## TEXTE À LIRE
________
On a, non pas fêté, mais annoncé les vingt ans de la loi Veil qui légalisait l’avortement en France. Nous avons à cette occasion assisté à la grande manifestation des "antiavorteurs". Et c’est tout !

En mars 94 s’est tenu à Paris - au PLM-Saint-Jacques - un colloque européen sur l’avortement. L’événement, sans faire la une des quotidiens, avait été annoncé. Moi qui lis très peu les journaux, je l’ai su. Et plutôt trois fois qu’une. A cette occasion, j’ai d’ailleurs fait une chose que je ne me permets jamais habituellement : j’ai photocopié l’article qui annonçait le colloque et je l’ai posé sur le bureau de toutes mes collègues. Et puis j’y suis allé. Bien sûr, aucune d’entre elles n’est venue. Et voici ce qui m’est arrivé : j’ai cru que je m’étais trompée, et que j’avais atterri dans une conférence - sympathique - du "troisième âge". J’étais, et de très loin, la personne la plus jeune de toute l’assistance, malgré mes trente-cinq ans bien tassés.

Vous l’aurez sans doute compris : l’assistance, au demeurant assez nombreuse, était composée de cette même population qui avait conquis, il y a vingt ans, le droit à l’avortement. Les femmes avaient toutes entre cinquante cinq et soixante-quinze ans. Il y avait, à vrai dire, une petite dimension comique dans cette affaire : à cet âge, cette question-là ne se pose généralement plus !

Il est vrai que la mode aujourd’hui, pour les jeunes femmes, est plutôt à faire des enfants, à rêver de layette, à penser au second enfant quand on vient d’accoucher du premier... C’est vrai bien sûr ! C’est une merveilleuse aventure que de faire des enfants. Ce n’est pas moi, qui ait les plus mignons que la Terre ait jamais portés, qui vous dirait le contraire.Mais j’ai aussi, avant et après avoir fait mes chérubins, pratiqué deux avortements. En 1977 et en 1994.

La première fois, alors que j’étais une adolescente perdue, j’ai été traitée comme un être humain respecté et respectable. J’ai été informée, suivie, réconfortée, car ce n’était pas un acte quelconque, facile à faire et à oublier.

En 1994 par contre, j’avais trente-cinq ans, deux enfants, un mari, une situation "respectable". Il m’a pourtant fallu, pour parvenir au bout de ma décision, parcourir une suite d’embûches, toutes plus insurmontables les unes que les autres. Les humiliations, le mépris, jusqu’à la Sécurité sociale qui vous renvoie vingt-cinq fois votre dossier de remboursement. Je dois dire que là, ils ont gagné. J’ai abandonné. J’ai de la chance, j’en ai les moyens. Et si je ne les avais pas eus ?
________
## LISTE FOURNIE
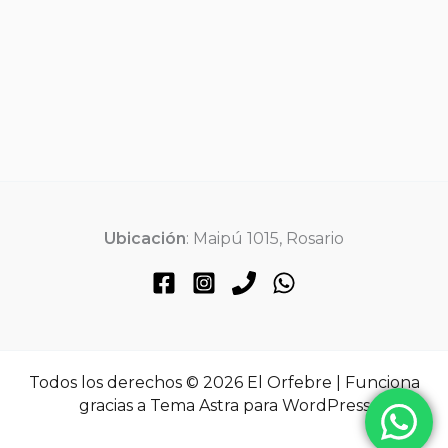
Ubicación
: Maipú 1015, Rosario
Todos los derechos © 2026 El Orfebre | Funciona
gracias a
Tema Astra para WordPress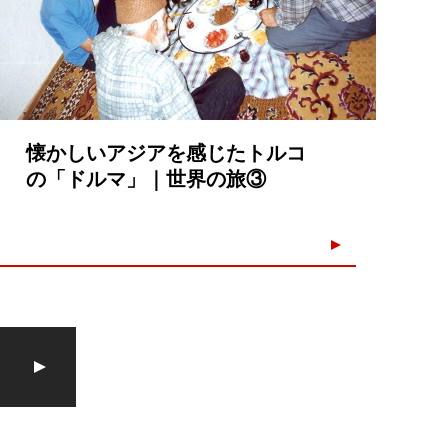
懐かしいアジアを感じたトルコ
の「ドルマ」｜世界の旅③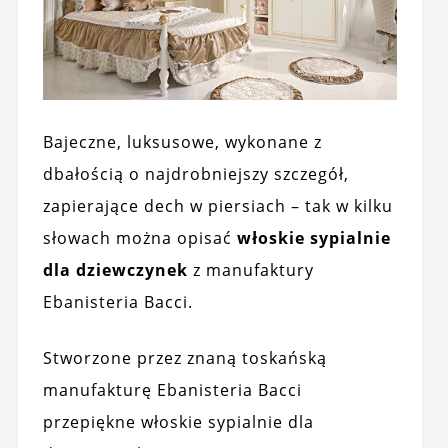
Bajeczne, luksusowe, wykonane z
dbałością o najdrobniejszy szczegół,
zapierające dech w piersiach – tak w kilku
słowach można opisać
włoskie sypialnie
dla dziewczynek
z manufaktury
Ebanisteria Bacci.
Stworzone przez znaną toskańską
manufakturę Ebanisteria Bacci
przepiękne włoskie sypialnie dla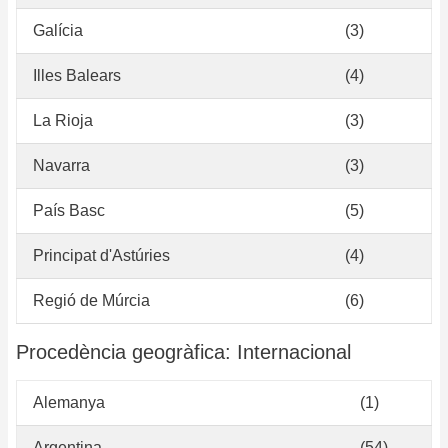
Galícia
(3)
Illes Balears
(4)
La Rioja
(3)
Navarra
(3)
País Basc
(5)
Principat d'Astúries
(4)
Regió de Múrcia
(6)
Procedència geogràfica: Internacional
Alemanya
(1)
Argentina
(54)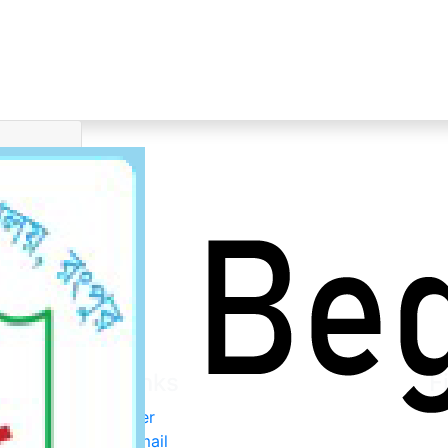
rgraduate Admission N
es
ice
তি
তি
্তি বিজ্ঞপ্তি
তি
Other Links
F
Career
Webmail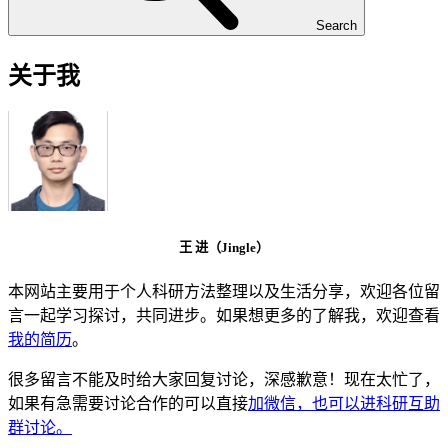
Search
关于我
王 进（Jingle）
本网站主要用于个人科研方法整理以及生活分享，欢迎各位留
言一起学习探讨，共同进步。如果想更多的了解我，欢迎查看
我的简历
。
很多留言不能及时给大家回复讨论，深感歉意！现在太忙了，
如果有急需要讨论合作的可以直接
加微信，也可以进科研互助
群讨论。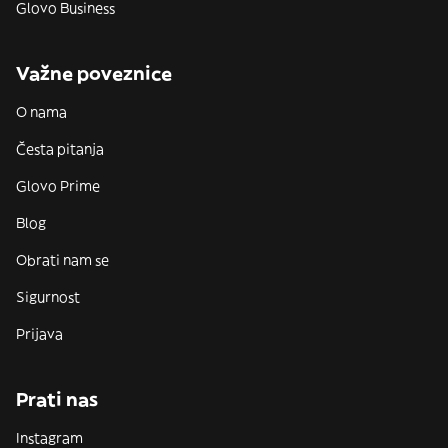
Glovo Business
Važne poveznice
O nama
Česta pitanja
Glovo Prime
Blog
Obrati nam se
Sigurnost
Prijava
Prati nas
Instagram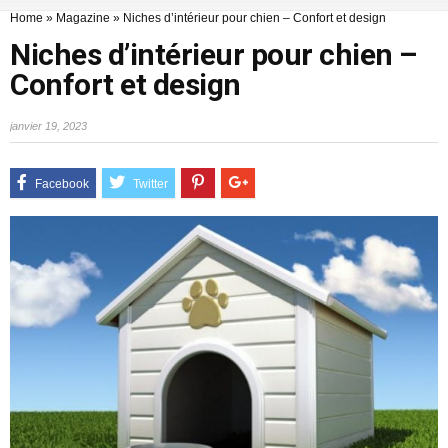
Home
»
Magazine
»
Niches d’intérieur pour chien – Confort et design
Niches d’intérieur pour chien –
Confort et design
janvier 19, 2023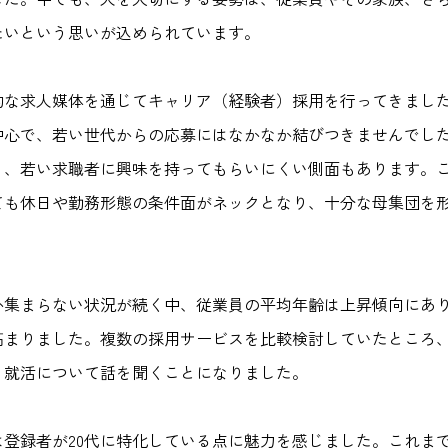
たいという思いが込められています。
的な求人媒体を通じてキャリア（経験者）採用を行ってきまし
が中心で、若い世代からの応募にはなかなか結びつきませんでし
く、若い求職者に興味を持ってもらいにくい側面もあります。
ても休日や勤務形態の条件面がネックとなり、十分な母集団を
か集まらない状況が続く中、従業員の平均年齢は上昇傾向にあり
高まりました。複数の採用サービスを比較検討していたところ
ｅ就活について話を聞くことになりました。
は登録者が20代に特化している点に魅力を感じました。これま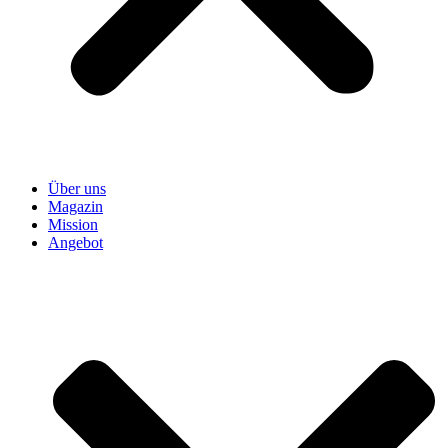
Über uns
Magazin
Mission
Angebot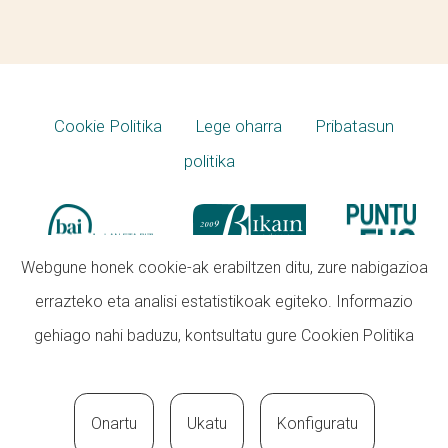
Cookie Politika
Lege oharra
Pribatasun
politika
Webgune honek cookie-ak erabiltzen ditu, zure nabigazioa
errazteko eta analisi estatistikoak egiteko. Informazio
gehiago nahi baduzu, kontsultatu gure
Cookien Politika
Onartu
Ukatu
Konfiguratu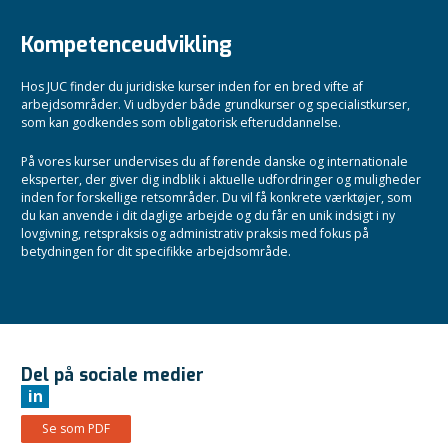
Kompetenceudvikling
Hos JUC finder du juridiske kurser inden for en bred vifte af
arbejdsområder. Vi udbyder både grundkurser og specialistkurser,
som kan godkendes som obligatorisk efteruddannelse.
På vores kurser undervises du af førende danske og internationale
eksperter, der giver dig indblik i aktuelle udfordringer og muligheder
inden for forskellige retsområder. Du vil få konkrete værktøjer, som
du kan anvende i dit daglige arbejde og du får en unik indsigt i ny
lovgivning, retspraksis og administrativ praksis med fokus på
betydningen for dit specifikke arbejdsområde.
Del på sociale medier
in
Se som PDF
________
## VOS CONSIGNES
1. D'après le texte sur l'avortement, où le colloque européen de mars 94 s'est-il tenu ?
2. Reproduisez le passage du texte sur l'avortement commençant par « Il est vrai » et se terminant par « et à oublier. ».
La liste n'a aucune incidence sur ce travail.

## RÉPONSES ATTENDUES
1. À Paris, au PLM-Saint-Jacques.

2.
Il est vrai que la mode aujourd’hui, pour les jeunes femmes, est plutôt à faire des enfants, à rêver de layette, à penser au second enfant quand on vient d’accoucher du premier... C’est vrai bien sûr ! C’est une merveilleuse aventure que de faire des enfants. Ce n’est pas moi, qui ait les plus mignons que la Terre ait jamais portés, qui vous dirait le contraire.Mais j’ai aussi, avant et après avoir fait mes chérubins, pratiqué deux avortements. En 1977 et en 1994.

La première fois, alors que j’étais une adolescente perdue, j’ai été traitée comme un être humain respecté et respectable. J’ai été informée, suivie, réconfortée, car ce n’était pas un acte quelconque, facile à faire et à oublier.